O povo, é claro, move-se pelos seus interesses. Havia de se mover pelos de quem? Inter esse, em latim, significa estar dentro. O povo está por dentro do que lhe interessa. Esse é o dado. Com ele é preciso, agora, construir. Porque interesses há muitos, o povo não é um corpo só. Vive em fricções e divergências, convergências e paixões, “tudo segundo a guerra e a mais bela harmonia”, disse, antes de Sócrates, Heráclito. Guerra e harmonia. Não uma sem a outra. Os interesses em conflito geram a guerra de todos contra todos. Os interesses harmonizados conduzem à paz. Harmonia era naquele tempo concebida como equilíbrio, beleza. O lugar da verdade era a harmonia. Sócrates habitava aí. Contra os demagogos, que fingiam saber. E contra os aristocratas e plutocratas, poderosos pela estirpe ou pelo dinheiro. Para esses, os interesses eram claros: os deles. O resto era caos. Para Sócrates, era do caos aparente que emergia a ordem — harmonia e verdade. Esse é o princípio da democracia socrática.
Platão, discípulo de Sócrates, tinha medo do povo. Temia os interesses que sobem dos estômagos vazios, das mãos sem serventia, das dores sem remédio. Interesses não são educados, pensava ele. Não sabem a verdade. E a educação é fundamental. Criou então um modelo de estado ideal em que a verdade estaria assegurada pelo fato de que os reis seriam filósofos. Esse Estado seria um verdadeiro currículo acadêmico. Um longo processo de educação, de domesticação dos interesses pelo conhecimento. Pode-se especular se Sócrates seria feliz nessa república, cheia de salas de aula e vazia de praças. Sem praças não há povo. O Estado de Platão padecia de autoritarismo. Platão já não acreditava que era dos conflitos de interesses que vinha brilhar a mais bela harmonia, a verdade. Suprimiu os interesses, que são apenas opinião. E assim ficaria tudo preservado do caos. Sem demagogos. Uma aristocracia do espírito.
Foi necessária uma longa espera para encherem-se de novo verdadeiramente as praças de povo.
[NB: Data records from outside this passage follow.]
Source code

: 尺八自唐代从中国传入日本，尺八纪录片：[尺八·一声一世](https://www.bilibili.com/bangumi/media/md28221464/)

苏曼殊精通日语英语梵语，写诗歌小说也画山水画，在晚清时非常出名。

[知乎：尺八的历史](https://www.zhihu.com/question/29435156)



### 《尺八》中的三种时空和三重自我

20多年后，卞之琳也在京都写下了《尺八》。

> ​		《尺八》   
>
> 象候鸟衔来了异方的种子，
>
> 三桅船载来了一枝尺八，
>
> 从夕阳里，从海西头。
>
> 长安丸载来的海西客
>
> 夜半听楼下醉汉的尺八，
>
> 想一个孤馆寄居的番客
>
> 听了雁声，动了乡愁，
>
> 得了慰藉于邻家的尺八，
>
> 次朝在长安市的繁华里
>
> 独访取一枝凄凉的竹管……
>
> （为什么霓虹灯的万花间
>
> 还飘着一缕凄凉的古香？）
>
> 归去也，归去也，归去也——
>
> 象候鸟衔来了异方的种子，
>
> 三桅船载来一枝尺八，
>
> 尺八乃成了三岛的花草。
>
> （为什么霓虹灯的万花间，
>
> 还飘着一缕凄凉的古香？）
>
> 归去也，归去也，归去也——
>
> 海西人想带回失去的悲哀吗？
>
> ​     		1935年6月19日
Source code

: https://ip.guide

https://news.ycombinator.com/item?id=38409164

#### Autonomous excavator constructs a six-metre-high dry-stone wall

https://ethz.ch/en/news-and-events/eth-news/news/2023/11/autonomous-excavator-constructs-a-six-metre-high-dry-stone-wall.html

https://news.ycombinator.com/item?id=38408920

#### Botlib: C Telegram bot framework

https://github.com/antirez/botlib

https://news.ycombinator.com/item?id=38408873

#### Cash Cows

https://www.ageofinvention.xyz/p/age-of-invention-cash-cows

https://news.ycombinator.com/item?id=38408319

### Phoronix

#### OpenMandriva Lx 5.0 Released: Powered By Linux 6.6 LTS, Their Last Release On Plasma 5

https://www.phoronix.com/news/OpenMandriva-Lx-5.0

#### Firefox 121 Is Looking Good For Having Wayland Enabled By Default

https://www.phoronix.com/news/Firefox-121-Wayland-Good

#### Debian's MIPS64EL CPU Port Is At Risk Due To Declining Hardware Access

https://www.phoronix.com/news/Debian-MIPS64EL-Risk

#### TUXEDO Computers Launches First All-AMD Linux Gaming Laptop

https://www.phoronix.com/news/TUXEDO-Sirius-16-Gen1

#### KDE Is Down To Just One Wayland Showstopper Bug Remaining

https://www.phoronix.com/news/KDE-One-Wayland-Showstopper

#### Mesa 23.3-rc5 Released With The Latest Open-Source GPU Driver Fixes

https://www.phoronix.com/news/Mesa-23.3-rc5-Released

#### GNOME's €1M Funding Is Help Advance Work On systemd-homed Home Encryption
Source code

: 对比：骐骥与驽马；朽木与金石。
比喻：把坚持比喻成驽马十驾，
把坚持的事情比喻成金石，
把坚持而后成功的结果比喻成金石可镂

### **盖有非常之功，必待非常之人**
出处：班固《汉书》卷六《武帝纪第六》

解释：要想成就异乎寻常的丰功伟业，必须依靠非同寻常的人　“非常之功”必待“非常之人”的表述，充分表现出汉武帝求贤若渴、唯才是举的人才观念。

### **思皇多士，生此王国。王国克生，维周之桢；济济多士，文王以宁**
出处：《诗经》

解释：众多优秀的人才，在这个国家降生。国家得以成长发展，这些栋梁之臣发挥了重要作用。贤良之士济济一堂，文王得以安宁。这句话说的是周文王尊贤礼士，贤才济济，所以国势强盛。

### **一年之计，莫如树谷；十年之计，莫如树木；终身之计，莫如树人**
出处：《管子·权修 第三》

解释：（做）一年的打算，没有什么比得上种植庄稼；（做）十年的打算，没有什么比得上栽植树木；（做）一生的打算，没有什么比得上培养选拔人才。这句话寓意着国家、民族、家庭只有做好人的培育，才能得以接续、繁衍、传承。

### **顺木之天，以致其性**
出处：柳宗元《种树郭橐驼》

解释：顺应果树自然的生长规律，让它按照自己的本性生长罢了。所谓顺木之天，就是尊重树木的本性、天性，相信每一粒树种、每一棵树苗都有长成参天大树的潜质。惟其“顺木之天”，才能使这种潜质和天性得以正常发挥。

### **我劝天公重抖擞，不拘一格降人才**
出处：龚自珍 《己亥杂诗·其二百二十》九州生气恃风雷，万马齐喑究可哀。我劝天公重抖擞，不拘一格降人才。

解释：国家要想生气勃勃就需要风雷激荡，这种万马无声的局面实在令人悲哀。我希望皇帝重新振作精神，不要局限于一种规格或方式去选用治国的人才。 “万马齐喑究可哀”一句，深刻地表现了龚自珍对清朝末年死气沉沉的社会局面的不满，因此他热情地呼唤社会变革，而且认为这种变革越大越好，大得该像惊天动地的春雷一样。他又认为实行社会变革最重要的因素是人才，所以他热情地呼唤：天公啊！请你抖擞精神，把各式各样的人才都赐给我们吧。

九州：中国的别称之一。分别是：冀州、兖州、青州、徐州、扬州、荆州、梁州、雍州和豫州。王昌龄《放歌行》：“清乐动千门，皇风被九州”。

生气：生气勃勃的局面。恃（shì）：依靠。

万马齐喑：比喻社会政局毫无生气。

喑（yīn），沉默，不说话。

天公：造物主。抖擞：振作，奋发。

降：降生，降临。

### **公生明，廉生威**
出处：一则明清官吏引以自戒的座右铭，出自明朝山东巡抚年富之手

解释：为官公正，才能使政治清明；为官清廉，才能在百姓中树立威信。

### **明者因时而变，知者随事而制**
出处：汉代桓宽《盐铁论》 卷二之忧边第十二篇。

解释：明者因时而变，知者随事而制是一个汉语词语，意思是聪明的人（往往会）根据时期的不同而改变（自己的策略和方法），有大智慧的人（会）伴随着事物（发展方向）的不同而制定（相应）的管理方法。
As revoluções americana e francesa do século XVIII trouxeram os interesses legitimamente de volta, os dos que não têm pão (“comam brioches!”, disse a rainha) nem liberdade. Essas revoluções reviraram o mundo. Alguns ganharam liberdade — outros, não. Alguns comeram — outros, não. Os interesses continuaram a se opor e se harmonizar. A política veio a ser a arte de compor interesses, e da contradição extrair a harmonia. A forma da harmonia é a lei. Há quem goste, há quem não, segundo seus interesses. Mas a lei é um pacto de vida comum. É o modo político da verdade. Pode virar pedra, se o povo se esquecer de voltar à rua. Mas ele volta. E o tempo da sua volta vai mudando a lei. É assim, nas democracias. As leis se fazem, e vive-se depois com elas. Até serem mudadas pelo voto. Não no grito dos demagogos, nem pelo poder dos muito ricos. É assim.
Nem todos gostam. Há os que têm pressa em mudar leis e pessoas. Têm seus próprios desígnios — agendas, diz-se hoje — e são impacientes. Não raro cavalgam os interesses verdadeiros do povo, quando ele vai às ruas dizer sua palavra, e torcem sua marcha na direção dessa vontade apressada. Desrespeitam a política, metade conflito, metade harmonia. Estimulam o conflito, que lhes serve melhor. É um perigo. Um dia o povo, que foi bater panelas com uma raiva embaraçosamente convicta, pode perceber que foi conduzido. Que alguém andava por ali desinteressado da verdade. E cobrará. Como, depois se há de ver.
Não se batiam panelas na república de Platão. Não havia liberdade. Na Ágora de Sócrates seria possível. Mas não era necessário. Os interesses estavam sendo harmonizados, a verdade, no final, fazia a festa. Hoje não sabemos mais. Os interesses estão em guerra. E quem busca a harmonia fica esmagado por eles. Mas há interesses e interesses. Panelas e panelas. Umas batem raivosamente, outras soam uma convicção triste. Saber distinguir as batidas é uma arte. É preciso apurar os ouvidos. De onde estiver exilada, a verdade pode regressar pelos ouvidos de quem sabe ouvir.